* Task instructions: The span to repeat in the listing below runs from the line containing "338 127 103" to the line containing "360 452 1.99", inclusive. Repeat it exactly, and only it.

....

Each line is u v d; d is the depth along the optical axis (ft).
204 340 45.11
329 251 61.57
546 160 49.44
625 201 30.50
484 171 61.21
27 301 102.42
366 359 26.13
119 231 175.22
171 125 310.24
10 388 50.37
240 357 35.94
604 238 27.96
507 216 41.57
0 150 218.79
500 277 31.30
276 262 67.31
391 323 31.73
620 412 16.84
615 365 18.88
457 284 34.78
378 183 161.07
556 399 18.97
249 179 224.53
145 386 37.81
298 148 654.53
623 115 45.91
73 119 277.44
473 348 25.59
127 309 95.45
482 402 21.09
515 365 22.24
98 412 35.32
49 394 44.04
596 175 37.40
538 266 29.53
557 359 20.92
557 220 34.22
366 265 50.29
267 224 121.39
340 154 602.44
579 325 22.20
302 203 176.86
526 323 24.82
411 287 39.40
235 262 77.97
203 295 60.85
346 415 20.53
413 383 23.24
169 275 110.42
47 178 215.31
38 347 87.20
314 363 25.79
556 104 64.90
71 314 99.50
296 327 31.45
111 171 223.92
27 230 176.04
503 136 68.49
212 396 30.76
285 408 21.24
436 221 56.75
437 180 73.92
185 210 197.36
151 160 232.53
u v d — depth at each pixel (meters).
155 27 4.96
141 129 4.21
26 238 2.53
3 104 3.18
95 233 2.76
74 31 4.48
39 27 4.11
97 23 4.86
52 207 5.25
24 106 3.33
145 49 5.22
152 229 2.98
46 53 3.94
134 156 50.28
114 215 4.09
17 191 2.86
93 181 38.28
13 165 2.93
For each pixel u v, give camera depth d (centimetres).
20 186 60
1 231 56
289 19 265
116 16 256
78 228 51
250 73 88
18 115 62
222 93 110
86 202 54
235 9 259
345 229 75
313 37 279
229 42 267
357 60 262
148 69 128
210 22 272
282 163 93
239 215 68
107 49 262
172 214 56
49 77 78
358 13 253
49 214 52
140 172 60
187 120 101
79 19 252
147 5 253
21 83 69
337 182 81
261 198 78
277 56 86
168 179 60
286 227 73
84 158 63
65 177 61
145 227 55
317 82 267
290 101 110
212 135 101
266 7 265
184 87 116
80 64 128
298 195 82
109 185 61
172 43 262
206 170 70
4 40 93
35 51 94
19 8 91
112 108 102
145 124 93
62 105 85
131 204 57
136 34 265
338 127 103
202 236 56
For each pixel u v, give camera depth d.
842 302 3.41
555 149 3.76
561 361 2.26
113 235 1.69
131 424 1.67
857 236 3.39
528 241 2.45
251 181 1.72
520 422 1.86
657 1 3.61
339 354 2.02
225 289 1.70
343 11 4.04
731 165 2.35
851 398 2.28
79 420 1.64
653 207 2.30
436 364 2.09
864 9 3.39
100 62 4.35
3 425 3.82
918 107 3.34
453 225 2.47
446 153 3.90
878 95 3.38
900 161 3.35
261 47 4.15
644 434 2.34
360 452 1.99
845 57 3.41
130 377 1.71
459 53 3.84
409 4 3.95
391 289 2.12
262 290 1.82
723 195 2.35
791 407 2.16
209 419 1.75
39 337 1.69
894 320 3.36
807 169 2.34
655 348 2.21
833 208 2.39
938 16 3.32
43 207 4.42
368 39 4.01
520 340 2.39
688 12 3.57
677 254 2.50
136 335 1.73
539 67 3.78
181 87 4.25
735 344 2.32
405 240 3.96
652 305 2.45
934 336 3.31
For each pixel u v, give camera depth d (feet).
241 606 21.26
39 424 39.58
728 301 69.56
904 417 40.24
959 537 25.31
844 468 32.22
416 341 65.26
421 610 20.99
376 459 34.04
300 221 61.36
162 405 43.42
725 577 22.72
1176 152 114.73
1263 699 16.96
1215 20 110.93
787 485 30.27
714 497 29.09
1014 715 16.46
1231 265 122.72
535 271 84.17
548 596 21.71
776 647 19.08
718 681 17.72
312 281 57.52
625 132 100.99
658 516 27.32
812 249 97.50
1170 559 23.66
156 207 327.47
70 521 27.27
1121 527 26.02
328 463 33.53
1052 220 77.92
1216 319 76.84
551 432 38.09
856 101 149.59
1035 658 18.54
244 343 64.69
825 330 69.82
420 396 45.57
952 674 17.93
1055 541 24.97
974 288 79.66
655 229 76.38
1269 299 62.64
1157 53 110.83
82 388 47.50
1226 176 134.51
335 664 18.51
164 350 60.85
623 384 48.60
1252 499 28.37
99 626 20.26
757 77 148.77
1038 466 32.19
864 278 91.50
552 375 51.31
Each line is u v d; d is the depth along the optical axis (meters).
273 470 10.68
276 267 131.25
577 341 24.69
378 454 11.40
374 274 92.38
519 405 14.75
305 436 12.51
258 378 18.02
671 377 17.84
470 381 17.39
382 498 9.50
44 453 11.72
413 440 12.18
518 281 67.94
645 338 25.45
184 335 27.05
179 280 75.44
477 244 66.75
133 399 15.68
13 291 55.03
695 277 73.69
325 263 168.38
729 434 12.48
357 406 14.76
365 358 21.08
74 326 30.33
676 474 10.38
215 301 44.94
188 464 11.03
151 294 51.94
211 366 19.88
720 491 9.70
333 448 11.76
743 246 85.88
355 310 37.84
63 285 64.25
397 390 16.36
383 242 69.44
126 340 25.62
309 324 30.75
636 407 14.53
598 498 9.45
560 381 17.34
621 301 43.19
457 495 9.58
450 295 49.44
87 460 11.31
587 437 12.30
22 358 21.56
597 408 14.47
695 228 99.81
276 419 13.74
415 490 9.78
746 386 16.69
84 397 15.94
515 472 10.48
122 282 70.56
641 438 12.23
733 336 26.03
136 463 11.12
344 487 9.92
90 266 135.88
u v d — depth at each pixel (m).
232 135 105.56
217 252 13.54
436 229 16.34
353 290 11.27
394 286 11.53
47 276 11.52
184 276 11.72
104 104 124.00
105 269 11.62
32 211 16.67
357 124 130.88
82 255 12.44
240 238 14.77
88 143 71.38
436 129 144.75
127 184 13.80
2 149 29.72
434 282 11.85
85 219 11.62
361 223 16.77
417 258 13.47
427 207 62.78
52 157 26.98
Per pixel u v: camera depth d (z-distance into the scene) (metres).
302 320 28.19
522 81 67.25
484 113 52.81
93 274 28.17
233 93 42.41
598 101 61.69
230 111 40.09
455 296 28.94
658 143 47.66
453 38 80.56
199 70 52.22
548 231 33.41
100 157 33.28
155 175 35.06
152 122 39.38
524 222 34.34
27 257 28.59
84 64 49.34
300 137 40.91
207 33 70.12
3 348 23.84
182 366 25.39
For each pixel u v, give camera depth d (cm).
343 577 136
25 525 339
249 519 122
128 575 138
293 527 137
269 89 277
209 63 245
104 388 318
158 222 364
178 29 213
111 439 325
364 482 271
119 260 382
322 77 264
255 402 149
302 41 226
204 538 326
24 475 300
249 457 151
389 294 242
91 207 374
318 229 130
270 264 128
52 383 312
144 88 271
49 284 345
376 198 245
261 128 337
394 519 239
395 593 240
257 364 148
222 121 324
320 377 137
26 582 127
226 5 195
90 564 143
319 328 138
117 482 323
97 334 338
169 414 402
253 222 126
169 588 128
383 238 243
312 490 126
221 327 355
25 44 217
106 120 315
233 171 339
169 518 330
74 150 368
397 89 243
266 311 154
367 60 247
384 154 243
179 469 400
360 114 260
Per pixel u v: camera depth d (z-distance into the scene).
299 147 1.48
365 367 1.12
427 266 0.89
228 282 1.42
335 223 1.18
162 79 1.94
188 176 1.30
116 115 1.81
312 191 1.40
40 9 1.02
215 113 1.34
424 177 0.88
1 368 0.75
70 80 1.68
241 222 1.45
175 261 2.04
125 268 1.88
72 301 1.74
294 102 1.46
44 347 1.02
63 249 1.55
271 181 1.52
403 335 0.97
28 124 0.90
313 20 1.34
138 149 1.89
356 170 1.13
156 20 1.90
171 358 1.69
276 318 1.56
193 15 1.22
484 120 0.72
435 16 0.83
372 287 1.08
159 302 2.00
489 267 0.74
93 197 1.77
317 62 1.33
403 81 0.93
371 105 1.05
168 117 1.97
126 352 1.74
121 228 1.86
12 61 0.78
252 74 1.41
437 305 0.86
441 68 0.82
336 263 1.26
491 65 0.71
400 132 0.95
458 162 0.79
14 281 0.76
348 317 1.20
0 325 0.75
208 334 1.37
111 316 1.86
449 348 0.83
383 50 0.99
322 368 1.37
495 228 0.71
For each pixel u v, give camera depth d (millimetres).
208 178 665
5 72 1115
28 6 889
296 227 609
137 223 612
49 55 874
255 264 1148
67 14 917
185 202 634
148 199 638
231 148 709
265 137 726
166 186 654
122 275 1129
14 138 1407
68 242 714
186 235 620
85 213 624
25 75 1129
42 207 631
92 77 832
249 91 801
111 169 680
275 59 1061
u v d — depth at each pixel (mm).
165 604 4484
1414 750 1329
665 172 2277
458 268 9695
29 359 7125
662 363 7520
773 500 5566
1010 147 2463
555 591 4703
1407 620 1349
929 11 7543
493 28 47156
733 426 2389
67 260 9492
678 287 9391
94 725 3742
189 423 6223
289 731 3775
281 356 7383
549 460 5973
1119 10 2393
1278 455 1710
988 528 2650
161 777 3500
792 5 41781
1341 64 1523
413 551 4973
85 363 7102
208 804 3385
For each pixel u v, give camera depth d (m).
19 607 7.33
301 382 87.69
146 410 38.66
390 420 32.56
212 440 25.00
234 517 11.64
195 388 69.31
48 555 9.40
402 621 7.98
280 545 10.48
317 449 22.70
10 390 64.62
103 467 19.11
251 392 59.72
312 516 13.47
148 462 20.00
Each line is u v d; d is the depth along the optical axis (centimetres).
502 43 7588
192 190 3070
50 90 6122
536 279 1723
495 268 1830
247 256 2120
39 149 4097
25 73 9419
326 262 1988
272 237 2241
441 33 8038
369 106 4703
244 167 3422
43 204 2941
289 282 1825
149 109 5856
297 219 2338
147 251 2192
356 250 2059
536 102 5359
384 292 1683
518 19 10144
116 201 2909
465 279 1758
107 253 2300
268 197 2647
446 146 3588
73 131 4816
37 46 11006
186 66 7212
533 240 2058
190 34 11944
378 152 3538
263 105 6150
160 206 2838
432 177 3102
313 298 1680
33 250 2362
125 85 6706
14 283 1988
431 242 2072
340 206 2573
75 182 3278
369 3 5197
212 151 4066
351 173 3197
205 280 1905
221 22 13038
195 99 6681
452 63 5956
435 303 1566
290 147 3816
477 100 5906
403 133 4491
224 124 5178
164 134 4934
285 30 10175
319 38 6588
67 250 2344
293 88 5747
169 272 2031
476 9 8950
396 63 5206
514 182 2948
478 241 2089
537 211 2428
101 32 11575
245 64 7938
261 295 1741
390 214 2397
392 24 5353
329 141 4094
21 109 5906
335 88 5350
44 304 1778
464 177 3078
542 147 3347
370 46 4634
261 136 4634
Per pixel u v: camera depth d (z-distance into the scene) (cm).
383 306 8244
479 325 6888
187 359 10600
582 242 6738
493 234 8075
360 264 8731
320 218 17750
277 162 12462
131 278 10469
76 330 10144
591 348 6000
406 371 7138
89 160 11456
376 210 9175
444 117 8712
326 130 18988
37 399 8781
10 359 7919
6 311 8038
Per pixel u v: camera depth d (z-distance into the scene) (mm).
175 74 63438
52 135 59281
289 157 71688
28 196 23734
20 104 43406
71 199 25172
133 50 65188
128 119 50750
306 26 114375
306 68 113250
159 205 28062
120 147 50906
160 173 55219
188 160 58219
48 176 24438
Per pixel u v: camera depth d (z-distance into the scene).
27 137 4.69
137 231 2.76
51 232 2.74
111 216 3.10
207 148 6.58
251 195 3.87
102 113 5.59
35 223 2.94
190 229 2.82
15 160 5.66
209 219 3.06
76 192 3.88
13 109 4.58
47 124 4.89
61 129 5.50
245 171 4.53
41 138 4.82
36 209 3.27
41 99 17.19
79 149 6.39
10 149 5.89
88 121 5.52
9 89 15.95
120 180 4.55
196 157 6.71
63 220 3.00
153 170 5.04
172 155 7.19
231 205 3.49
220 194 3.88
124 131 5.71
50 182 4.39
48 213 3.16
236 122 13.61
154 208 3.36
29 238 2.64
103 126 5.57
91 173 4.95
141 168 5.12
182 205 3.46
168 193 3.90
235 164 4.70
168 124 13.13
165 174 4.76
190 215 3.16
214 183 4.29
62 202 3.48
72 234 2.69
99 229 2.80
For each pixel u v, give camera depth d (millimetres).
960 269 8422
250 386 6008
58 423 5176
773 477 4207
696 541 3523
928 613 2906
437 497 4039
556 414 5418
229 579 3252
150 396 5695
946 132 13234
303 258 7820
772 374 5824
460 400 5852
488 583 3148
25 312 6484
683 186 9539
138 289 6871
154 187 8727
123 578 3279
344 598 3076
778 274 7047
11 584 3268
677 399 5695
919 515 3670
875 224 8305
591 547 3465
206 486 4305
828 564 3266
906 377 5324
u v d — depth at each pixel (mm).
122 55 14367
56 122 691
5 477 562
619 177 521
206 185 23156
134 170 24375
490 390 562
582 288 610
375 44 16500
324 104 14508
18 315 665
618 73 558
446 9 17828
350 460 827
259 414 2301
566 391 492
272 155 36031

....

* Result of the task:
338 127 103
202 236 56
For each pixel u v, give camera depth d.
842 302 3.41
555 149 3.76
561 361 2.26
113 235 1.69
131 424 1.67
857 236 3.39
528 241 2.45
251 181 1.72
520 422 1.86
657 1 3.61
339 354 2.02
225 289 1.70
343 11 4.04
731 165 2.35
851 398 2.28
79 420 1.64
653 207 2.30
436 364 2.09
864 9 3.39
100 62 4.35
3 425 3.82
918 107 3.34
453 225 2.47
446 153 3.90
878 95 3.38
900 161 3.35
261 47 4.15
644 434 2.34
360 452 1.99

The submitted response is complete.